- _Task to carry out_: Filter the data below, keeping only lines that contain "part".

- _Given data_:
===

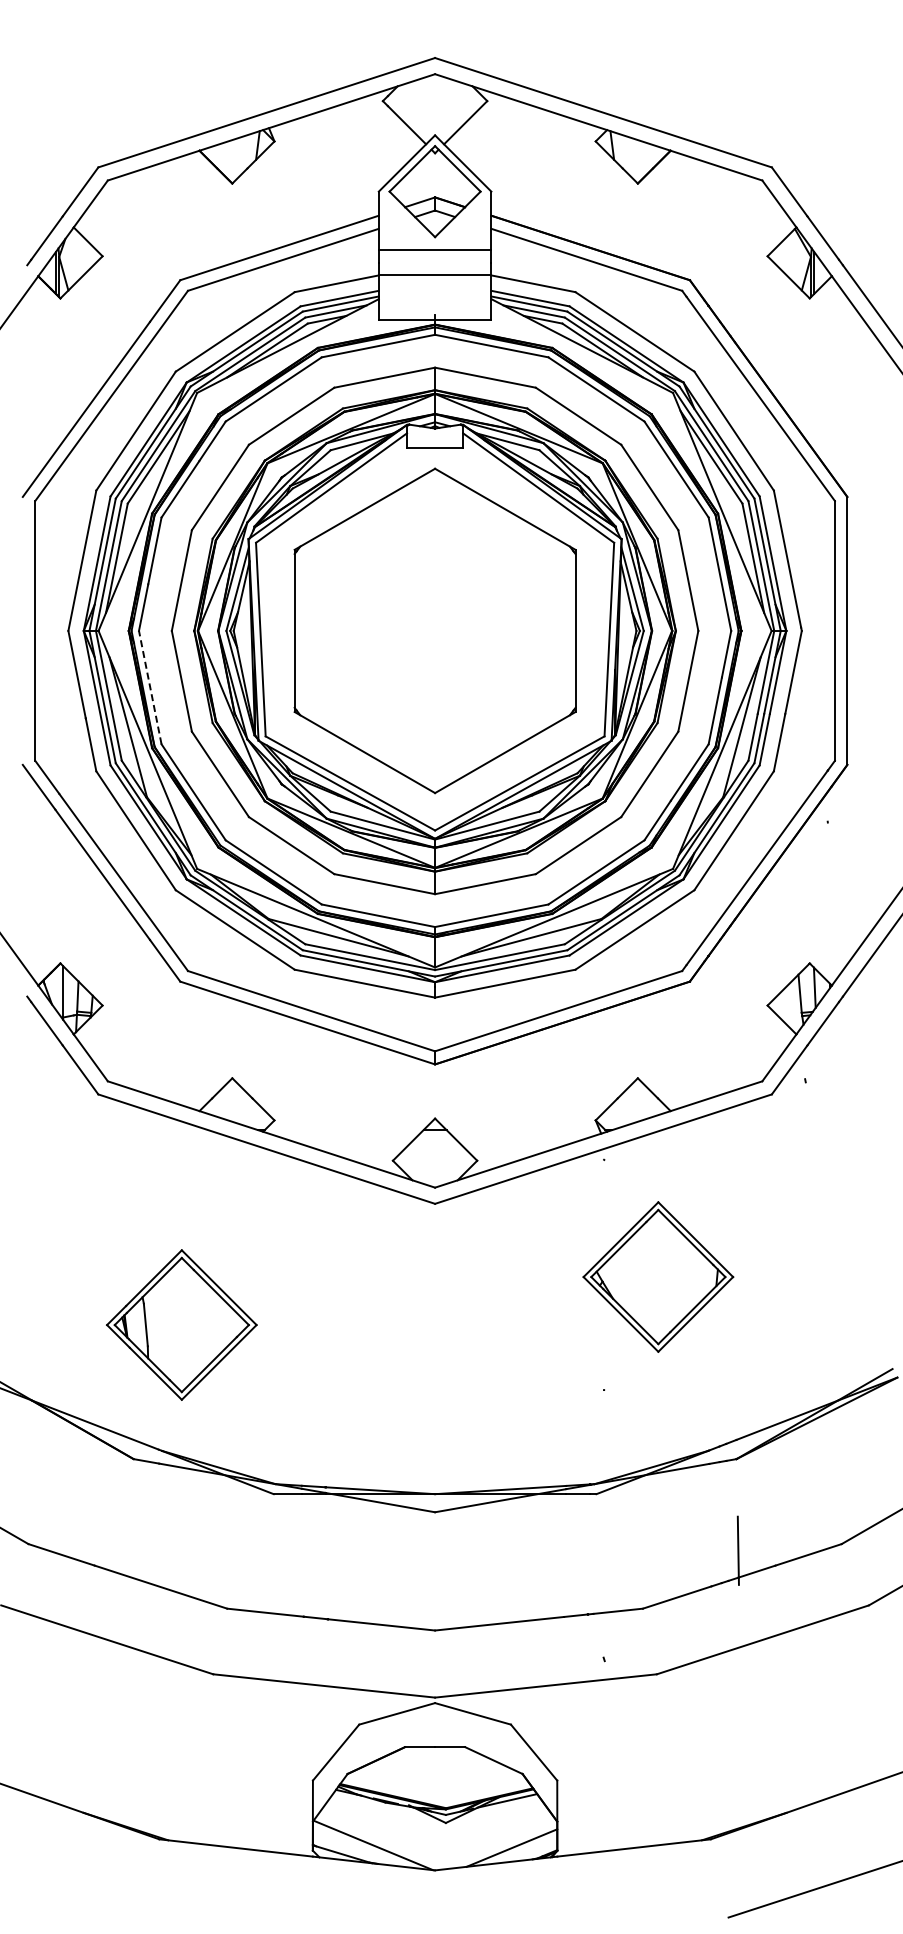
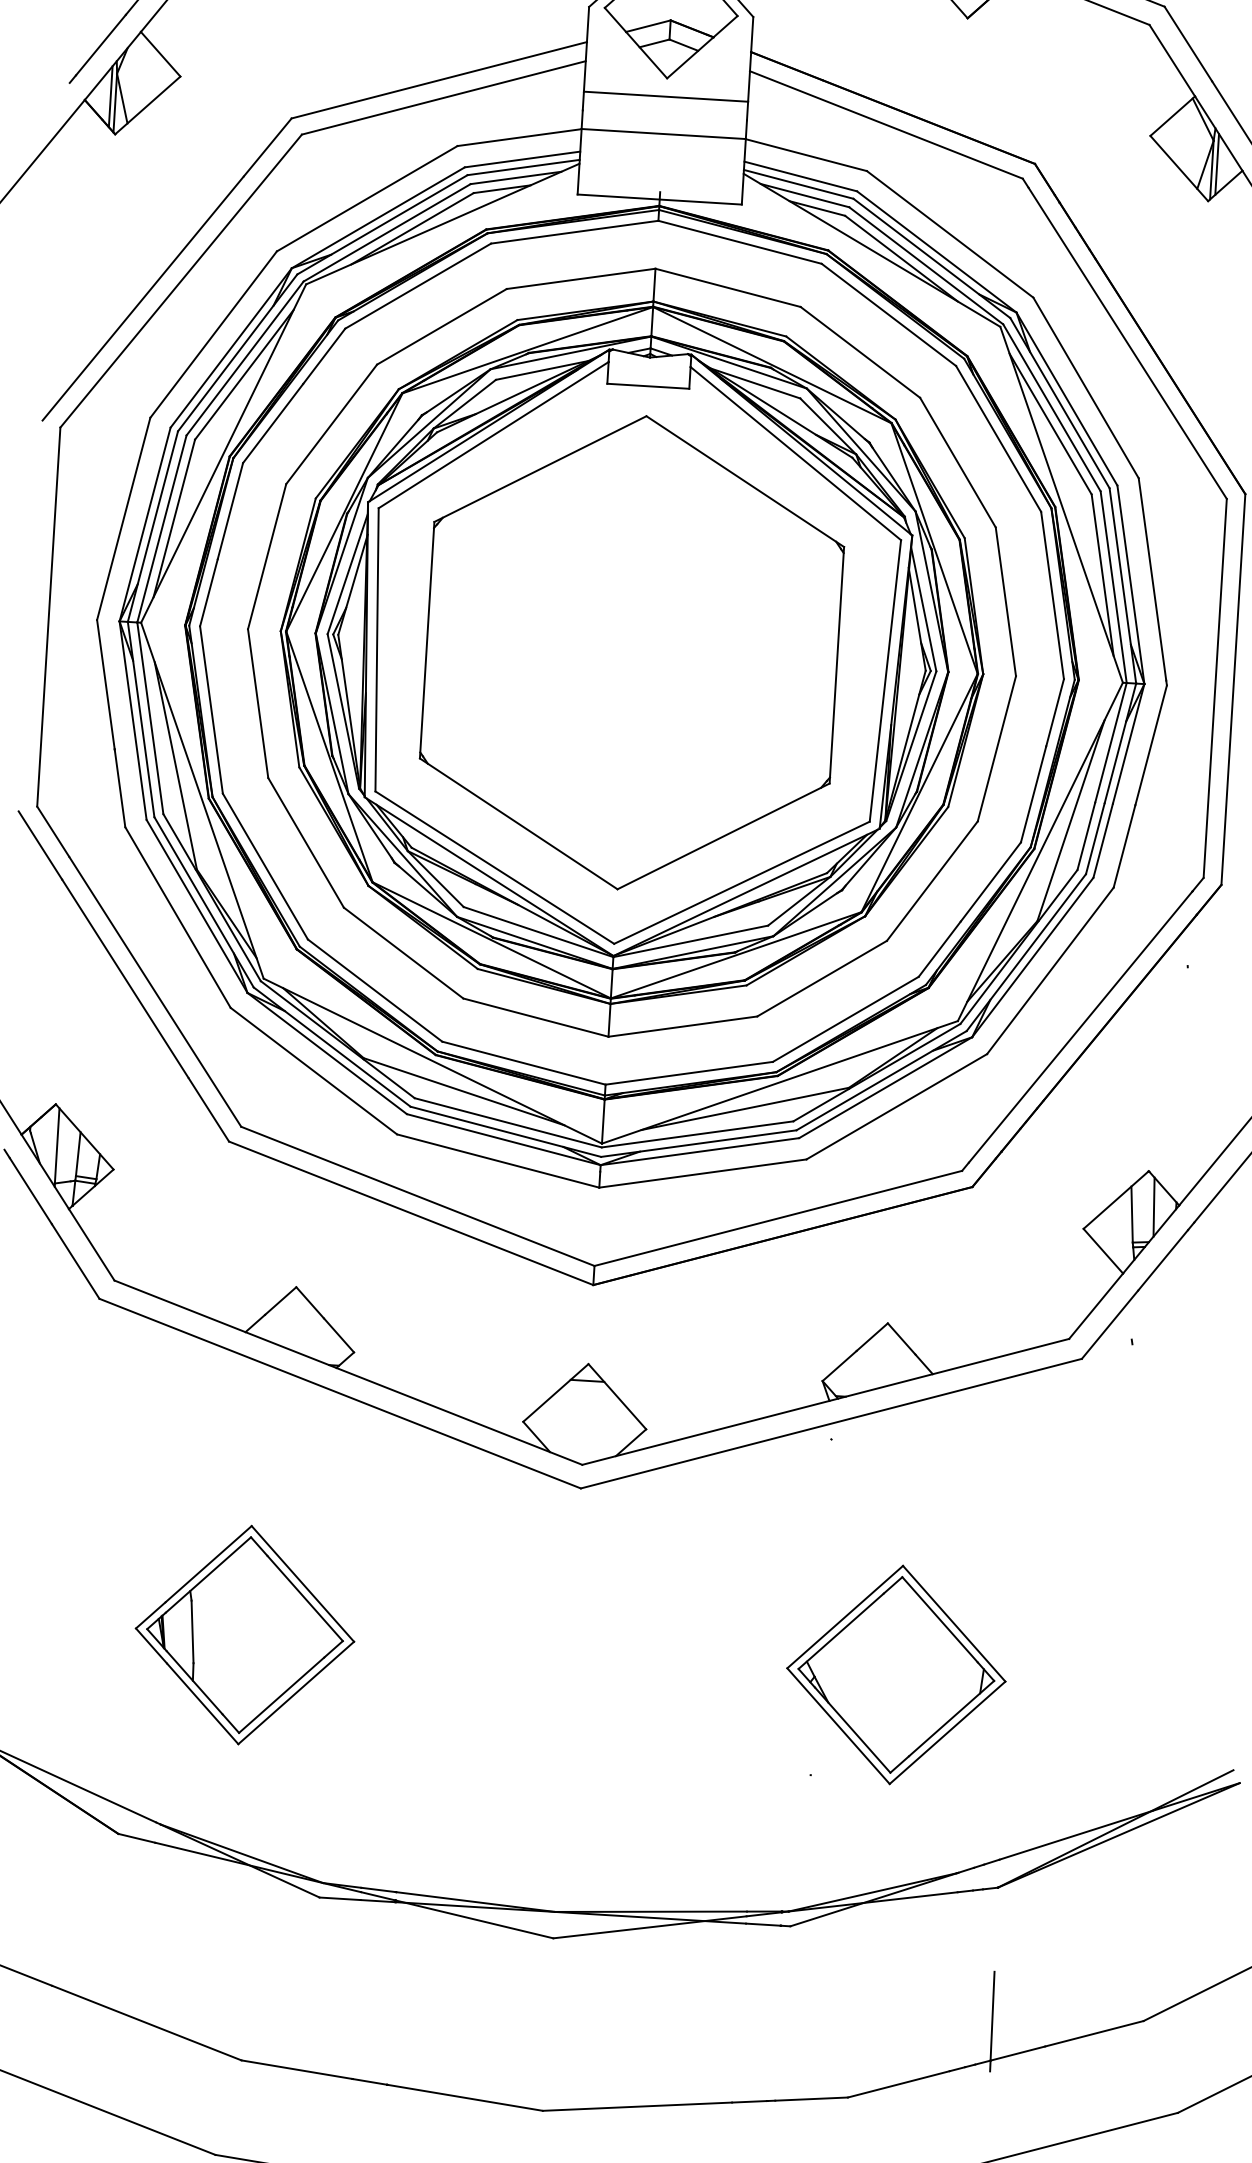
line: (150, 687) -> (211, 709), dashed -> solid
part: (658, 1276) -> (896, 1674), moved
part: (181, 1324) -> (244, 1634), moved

===

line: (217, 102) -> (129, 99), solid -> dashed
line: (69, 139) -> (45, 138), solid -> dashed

===

- _Answer for the task_:
part: (658, 1276) -> (896, 1674), moved
part: (181, 1324) -> (244, 1634), moved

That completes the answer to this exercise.